Research initiatives

21st Century Clinical Trials
Principal Investigator: Professor Martin Landray

Our approach combines Electronic Health Records data for recruitment and long-term follow-up, protocol-specific software engineering to enhance protocol adherence, digital technology to capture physical and cognitive function with smartphones and sensors, and central statistical monitoring (key risk indicators, principal components analysis) to identify poor site performance. This initiative includes three sub-themes:

  • Facilitating recruitment (Professor Louise Bowman): feasibility, eligibility, invitation and consent management
  • Efficient assessment (Professor Will Herrington): ascertainment, adjudication, and analysis of trial outcomes
  • Appropriate regulation (Professor Martin Landray): clinical trial conduct and data access

Pathway to Impact: Success will be demonstrated through application to large trials in diabetes, cardiovascular and kidney disease supported by the National Institute for Health Research, the British Heart Foundation, and industry partners and will be exemplars for the UK Life Sciences Industrial Strategy.

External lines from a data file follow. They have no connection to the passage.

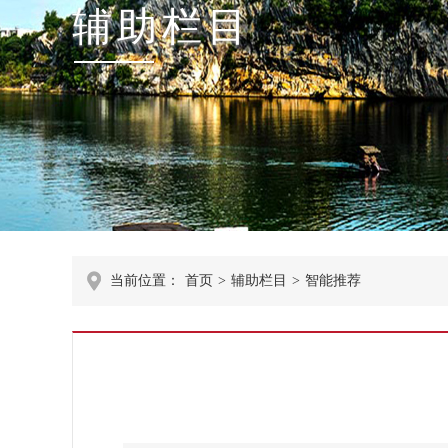
辅助栏目
当前位置：
首页
>
辅助栏目
>
智能推荐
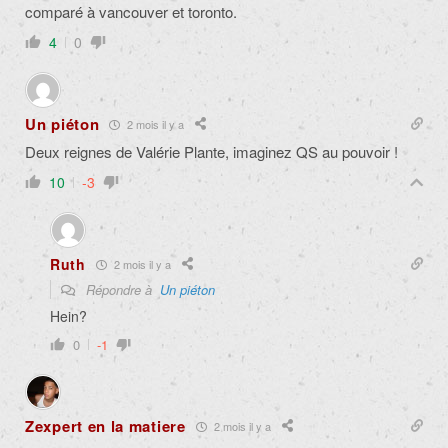
comparé à vancouver et toronto.
4
0
Un piéton
2 mois il y a
Deux reignes de Valérie Plante, imaginez QS au pouvoir !
10
-3
Ruth
2 mois il y a
Répondre à
Un piéton
Hein?
0
-1
Zexpert en la matiere
2 mois il y a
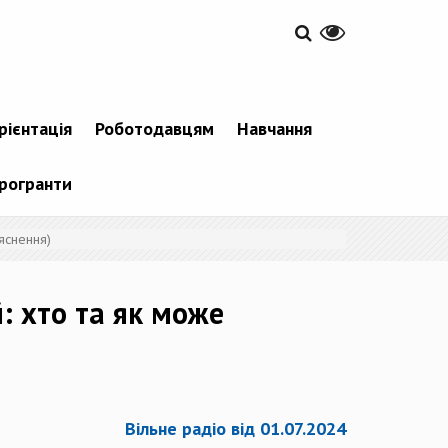
рієнтація
Роботодавцям
Навчання
рогранти
яснення)
: хто та як може
Вільне радіо від 01.07.2024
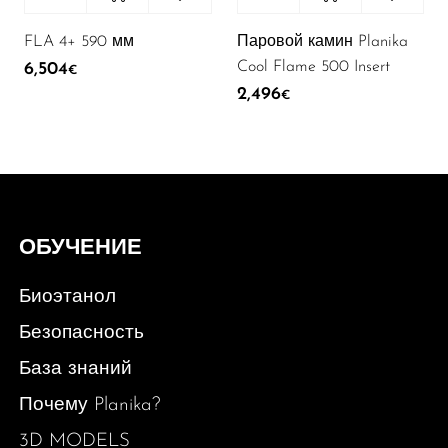
FLA 4+ 590 мм
Паровой камин Planika
Cool Flame 500 Insert
6,504
€
2,496
€
ОБУЧЕНИЕ
Биоэтанол
Безопасность
База знаний
Почему Planika?
3D MODELS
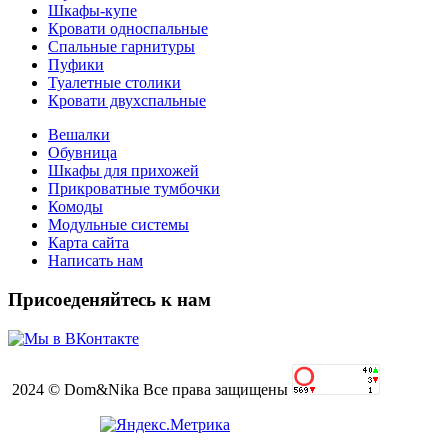
Шкафы-купе
Кровати односпальные
Спальные гарнитуры
Пуфики
Туалетные столики
Кровати двухспальные
Вешалки
Обувница
Шкафы для прихожей
Прикроватные тумбочки
Комоды
Модульные системы
Карта сайта
Написать нам
Присоеденяйтесь к нам
2024 © Dom&Nika Все права защищены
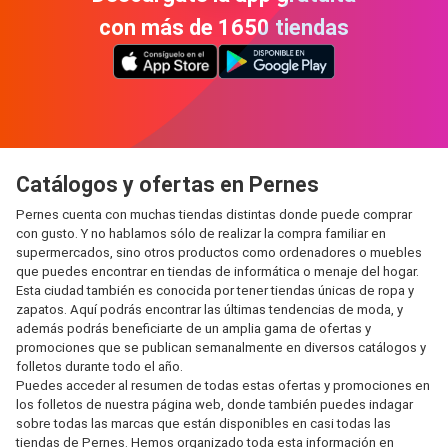
con más de 1650 tiendas
Catálogos y ofertas en Pernes
Pernes cuenta con muchas tiendas distintas donde puede comprar
con gusto. Y no hablamos sólo de realizar la compra familiar en
supermercados, sino otros productos como ordenadores o muebles
que puedes encontrar en tiendas de informática o menaje del hogar.
Esta ciudad también es conocida por tener tiendas únicas de ropa y
zapatos. Aquí podrás encontrar las últimas tendencias de moda, y
además podrás beneficiarte de un amplia gama de ofertas y
promociones que se publican semanalmente en diversos catálogos y
folletos durante todo el año.
Puedes acceder al resumen de todas estas ofertas y promociones en
los folletos de nuestra página web, donde también puedes indagar
sobre todas las marcas que están disponibles en casi todas las
tiendas de Pernes. Hemos organizado toda esta información en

Enhancing Prospective Cohort Studies
Principal Investigator: Professor Gil McVean

Prospective cohort studies (e.g. Million Women Study, China Kadoorie Biobank, UK Biobank) make increasing use of new Big Data approaches including linkage to routine health data, patient-oriented smartphone technology and remote sensors, multi-modal imaging, and high-throughput biochemical and -omic assays. Our work will address the challenge of converting large, multi-dimensional data into meaningful phenotypes. There are four sub-themes:

  • Remote phenotyping (Associate Professor Naomi Allen): Web-based platform for delivering questionnaires in large cohorts
  • Self-phenotyping (Dr Chris Hinds): patient-oriented systems to assess behaviour and performance
  • Integrated phenotyping (Dr Thomas Nichols): integrated assessment of functional decline
  • High throughput phenotyping (Professor Gil McVean): statistical pipelines for deriving clinical phenotypes

Pathway to Impact: Algorithms, software and tools will be evaluated in ongoing research cohorts and clinical studies and made available to the wider community.